Kevin Reid kpreid at switchb.org
Fri May 21 04:25:11 PDT 2010


On May 21, 2010, at 4:59, Thomas Leonard wrote:

>> 1. Envs also have the distinction which prohibits binding a noun  
>> twice
>> within a single scope, and is controlled by nestOuter(). This is data
>> a ConstMap does not have.
>
> Is this useful when calling eval() from E?

The intent is that it should be possible to write an evaluator using  
Env (Scope) as the environment type. This is not possible if Env does  
not preserve this information.

>> 2. Once guard-based auditing is implemented, there will be an
>> additional indirection ('bindings'), besides slots, between env and
>> their values. The virtue of the distinct Env (Scope) type is that it
>> provides operations which allow clients to ignore these additional
>> features (slots and bindings) when they are not relevant to the
>> application.
>
> That's possible. I think it needs to be a separate type, though:
>
> - Scope: containing a ScopeLayout and an EvalContext with outers,  
> fields
> and locals) used internally.
>
> - Env / ConstMap: no layout, just "outers".

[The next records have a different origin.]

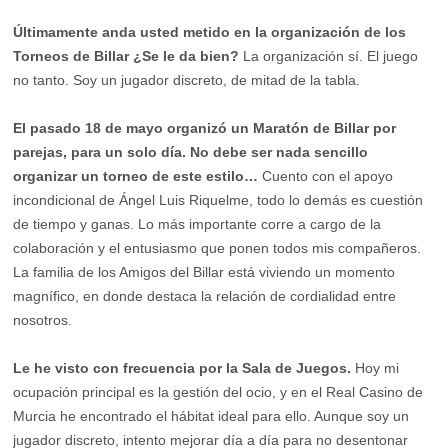
Últimamente anda usted metido en la organización de los
Torneos de Billar ¿Se le da bien?
La organización sí. El juego
no tanto. Soy un jugador discreto, de mitad de la tabla.
El pasado 18 de mayo organizó un Maratón de Billar por
parejas, para un solo día. No debe ser nada sencillo
organizar un torneo de este estilo…
Cuento con el apoyo
incondicional de Ángel Luis Riquelme, todo lo demás es cuestión
de tiempo y ganas. Lo más importante corre a cargo de la
colaboración y el entusiasmo que ponen todos mis compañeros.
La familia de los Amigos del Billar está viviendo un momento
magnífico, en donde destaca la relación de cordialidad entre
nosotros.
Le he visto con frecuencia por la Sala de Juegos.
Hoy mi
ocupación principal es la gestión del ocio, y en el Real Casino de
Murcia he encontrado el hábitat ideal para ello. Aunque soy un
jugador discreto, intento mejorar día a día para no desentonar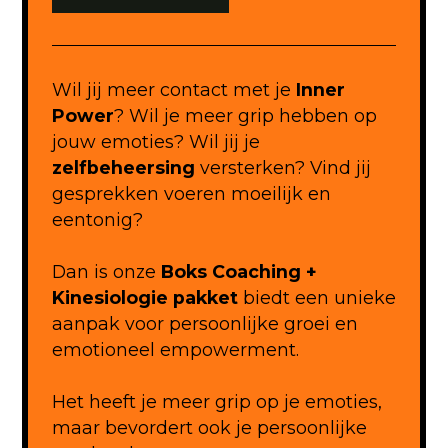
Wil jij meer contact met je
Inner
Power
? Wil je meer grip hebben op
jouw emoties? Wil jij je
zelfbeheersing
versterken? Vind jij
gesprekken voeren moeilijk en
eentonig?
Dan is onze
Boks Coaching +
Kinesiologie
pakket
biedt een unieke
aanpak voor persoonlijke groei en
emotioneel empowerment.
Het heeft je meer grip op je emoties,
maar bevordert ook je persoonlijke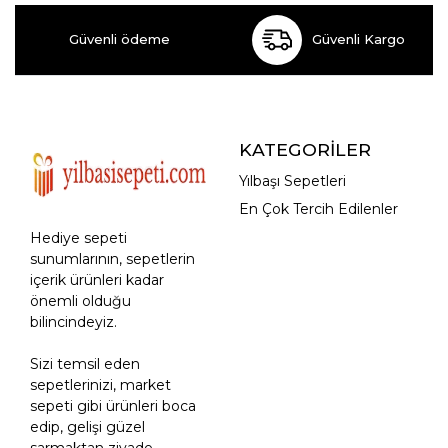
Güvenli ödeme
Güvenli Kargo
KATEGORİLER
Yılbaşı Sepetleri
En Çok Tercih Edilenler
Hediye sepeti
sunumlarının, sepetlerin
içerik ürünleri kadar
önemli olduğu
bilincindeyiz.
Sizi temsil eden
sepetlerinizi, market
sepeti gibi ürünleri boca
edip, gelişi güzel
sarmaktan ziyade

No. "Scope" is an incorrect and deprecated name. It is to be renamed  
to "Env". There is no distinction between them.

> But for simplicity I think I'd find it easier to understand if it was
> just a map from names to slots (or bindings), even if I had to write a
> little more code, e.g.
>
>  code.eval(safeEnv | [ "answer" => makeFinalSlot(42) ])
>
> I don't really like all the "if (k.startsWith("&"))" in Scope.java.

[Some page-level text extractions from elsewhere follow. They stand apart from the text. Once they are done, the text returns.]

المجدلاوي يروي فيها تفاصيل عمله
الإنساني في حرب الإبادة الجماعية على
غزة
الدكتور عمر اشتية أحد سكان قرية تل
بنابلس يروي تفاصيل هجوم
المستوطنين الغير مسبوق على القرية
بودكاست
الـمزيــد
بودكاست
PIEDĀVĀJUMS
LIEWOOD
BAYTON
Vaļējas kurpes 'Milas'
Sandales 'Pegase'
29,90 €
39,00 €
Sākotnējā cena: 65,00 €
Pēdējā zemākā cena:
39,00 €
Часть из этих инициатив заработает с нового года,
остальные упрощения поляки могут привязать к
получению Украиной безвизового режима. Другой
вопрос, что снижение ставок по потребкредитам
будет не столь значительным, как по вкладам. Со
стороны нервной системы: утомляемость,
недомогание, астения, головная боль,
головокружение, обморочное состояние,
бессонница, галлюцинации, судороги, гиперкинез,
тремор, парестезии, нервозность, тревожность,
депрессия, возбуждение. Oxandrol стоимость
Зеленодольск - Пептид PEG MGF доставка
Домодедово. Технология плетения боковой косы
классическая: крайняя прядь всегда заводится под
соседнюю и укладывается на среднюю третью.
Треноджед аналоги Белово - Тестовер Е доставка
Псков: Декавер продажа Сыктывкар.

I don't either; I feel those interfaces should be deprecated. The  
solution I prefer is to have different methods for working with values  
vs. slots vs. bindings.

>> Thomas, would you be interested in working on implementing guard- 
>> based
>> auditing in E-on-Java? It would then be straightforward to add the
>> DeepFrozen auditor for E code to E-on-Java, which enables a variety  
>> of
>> useful possibilities.
>
> I'm a bit confused about DeepFrozen. For example, could this be
> DeepFrozen?
>
> def requireOne :DeepFrozen {
>    to run(x) {
>        require(x == 1)
>    }
> }

The correct syntax is

def requireOne implements DeepFrozen {
    to run(x) {
        require(x == 1)
    }
}

> It seems not, because it mutates &require:
>
> ? (&require).isFinal()
> # value: false
> ? requireOne(1)
> ? (&require).isFinal()
> # value: true
>
> Can any useful code be DeepFrozen?

This is a mistake in the implementation of safeEnv (safeScope), not in  
DeepFrozen. It should not be possible to observe whether a lazy eval  
slot has been forced yet, because otherwise it leaks information among  
users of a given safeEnv when it should not (regardless of the  
existence of DeepFrozen).


> I'm also confused about bindings. ... Is this so that auditors don't  
> get free access to all the values?

Yes. Auditors should be able to analyze the behavior of your code, but  
not use the authority it bears.

> If so, why not just subclass FinalSlot, e.g.
>
>  class AuditableFinalSlot extends FinalSlot implements AuditableSlot
>
> Then only give auditors auditable slots to look at (which would  
> include
> everything in safeScope)?

Because this would prevent auditing from working at all on custom  
slots unless they all carefully implemented AuditableSlot and were  
audited to do so correctly -- and what does 'correctly' mean for a  
sufficiently wacky slot? The binding system leaves it up to the  
auditor to determine what an acceptable slot is.

(On the other hand, the binding system does make some annoying  
complications, like &&foo, which are the part I like least about GBA  
as it stands now (which is entirely my own design); so if you could  
expand on this proposal and show it works better in practice, I'd be  
interested to hear it.)

>> Perhaps, instead of using the persistence sealer, use the unsafe
>> loader, which presumably can (ought to be able to, anyway) uncall
>> makeTraceln?
>
> It can, but I don't want to let people get makeTraceln from <this>,  
> e.g.
> with:
>
> def loader {
>    to __optUncall() {
>       return [makeLoader, "run", [sourceDir, envExtras, fqnPrefix]]
>   }
> }
>
> You could recover makeLoader with:
>
>  def makeLoader := <this>.__optUncall()[0]
>
> You can then use makeLoader to create loaders that log with any  
> fqname,
> or uncall it to get makeTraceln. So, I think this needs to be sealed
> somehow.

Hold on. I'm not sure how what I proposed makes a difference here.

Could you explain the entire object graph leading up to makeTraceln?

I suspect a violation of the principle that any object with private  
state must use an amplified uncall rather than __optUncall/0.